Korku özgüven eksikliğini bir sonucudur. Müslümanlar korkuyorlar çünkü inandıkları dine kendileri bile gerçekte inanmıyorlar böyle bir patolojide dine dair herhangi bir eleştiri, farklı bir bakış hemen bir tehdit veya hakaret olarak algılanıyor. Eğer müslümanlar da öz güvenleri yerinde olsa kendilerine yapılan hakareti bile bir güzelliğe çevirirlerdi ama içi boşaltılmış bir din, kurumlar ve gelenek ancak ve ancak korku ile ayakta tutulabilir. Ama korkunun ecele faydası yoktur bu son zamanlarda iktidarın gücünü meşruiyetini arkasına alan bir zihniyet insanlara haddini bildirmenin dini bir görev olarak algılayıp etrafa ayar vermeye çalışıyor. Modern zamanlarda hoparlör çıkınca mertlik bozuldu eskiden insan sesinin güzelliğini, terbiyesini ve eğitimi gösteren ezan okumak artık bir düğmeye basarak merkezi bir kontrolden yönetilen en son desibelde insanlara, çocuklara, yaşlılara ve hastalara hiçbir şekilde saygı göstermeden, insanları sindiren, korkutan, sıkan ve bunaltan bir hal aldı. Ben ezan dinlemesini seven birisiyim ama türkiye'deki ezan içinde hiçbir estetik kaygısı olmayan bir iktidar aracıdır. Bütün iktidarlar zaman içinde yozlaşır ve yaklaşırken kendine ait olan sembolleri ile birlikte yok olur gider arkada ise sadece utanç ve öfke bırakırlar. Ezanı muhammediyeye en büyük hakareti ve kötüğü minarelerde okunan ciao bella yapmamıştır, Ezana en büyük kötülüğü hoparlörleri ayarsızca bağırtarak insanlara saygısızca bir iktidar propagandası yapan zihniyet hakaret etmiştir.
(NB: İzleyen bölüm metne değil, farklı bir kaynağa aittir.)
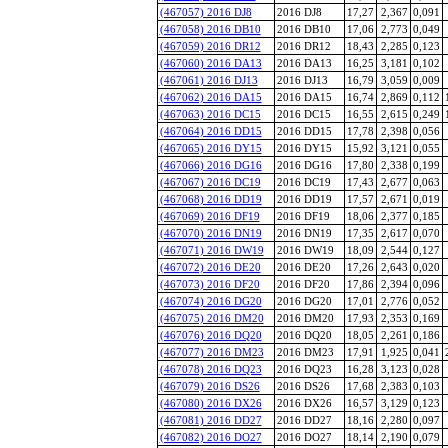
(467057) 2016 DJ8
2016 DJ8
17,27
2,367
0,091
(467058) 2016 DB10
2016 DB10
17,06
2,773
0,049
(467059) 2016 DR12
2016 DR12
18,43
2,285
0,123
(467060) 2016 DA13
2016 DA13
16,25
3,181
0,102
(467061) 2016 DJ13
2016 DJ13
16,79
3,059
0,009
(467062) 2016 DA15
2016 DA15
16,74
2,869
0,112
(467063) 2016 DC15
2016 DC15
16,55
2,615
0,249
(467064) 2016 DD15
2016 DD15
17,78
2,398
0,056
(467065) 2016 DY15
2016 DY15
15,92
3,121
0,055
(467066) 2016 DG16
2016 DG16
17,80
2,338
0,199
(467067) 2016 DC19
2016 DC19
17,43
2,677
0,063
(467068) 2016 DD19
2016 DD19
17,57
2,671
0,019
(467069) 2016 DF19
2016 DF19
18,06
2,377
0,185
(467070) 2016 DN19
2016 DN19
17,35
2,617
0,070
(467071) 2016 DW19
2016 DW19
18,09
2,544
0,127
(467072) 2016 DE20
2016 DE20
17,26
2,643
0,020
(467073) 2016 DF20
2016 DF20
17,86
2,394
0,096
(467074) 2016 DG20
2016 DG20
17,01
2,776
0,052
(467075) 2016 DM20
2016 DM20
17,93
2,353
0,169
(467076) 2016 DQ20
2016 DQ20
18,05
2,261
0,186
(467077) 2016 DM23
2016 DM23
17,91
1,925
0,041
(467078) 2016 DQ23
2016 DQ23
16,28
3,123
0,028
(467079) 2016 DS26
2016 DS26
17,68
2,383
0,103
(467080) 2016 DX26
2016 DX26
16,57
3,129
0,123
(467081) 2016 DD27
2016 DD27
18,16
2,280
0,097
(467082) 2016 DO27
2016 DO27
18,14
2,190
0,079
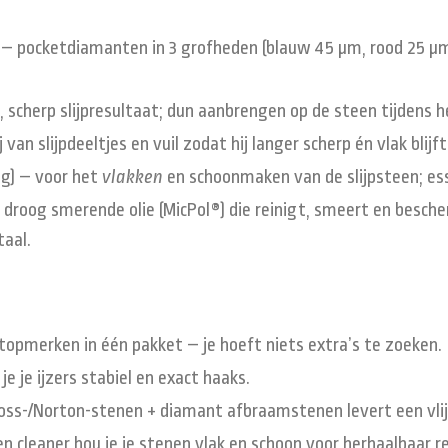
– pocketdiamanten in 3 grofheden (blauw 45 µm, rood 25 µm
 scherp slijpresultaat; dun aanbrengen op de steen tijdens he
 van slijpdeeltjes en vuil zodat hij langer scherp én vlak blijft
 g)
– voor het
vlakken
en schoonmaken van de slijpsteen; ess
roog smerende olie (MicPol®) die reinigt, smeert en bescher
taal.
n topmerken in één pakket – je hoeft niets extra’s te zoeken.
 je je ijzers stabiel en exact haaks.
Foss-/Norton-stenen + diamant afbraamstenen levert een vli
 en cleaner hou je je stenen vlak en schoon voor herhaalbaar r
Ben oğluma hem ezanı hemde ciao bella şarkısını dinletiyorum ikiside çok güzel. Bence ezan okunmadığı zaman minareden ciao bella çalınmasında hiç bir sorun yok şu zor günler için de İspanya'da Reconquista’dan 500 yıl sonra ispanyollar ezan okudu sesli olarak ki müslüman komşuları moral bulsun diye neden bizim camiler ciao bella dinleyen insanlara şu zor günlerde moral olsun destek olsun diye çalmasın. Acaba bu ciao bella diyanet işlerinin bilgisi ve onayı dâhilinde olsaydı nasıl algilanirdi türkiye'de, dünyada, avrupada ? Ağzını açan islam dininin güzelliklerinden bahsediyor hadi bir güzellik yapalım; insanlar şaşırsin, insanlar sevinsin işte o zaman Allah da sevinir.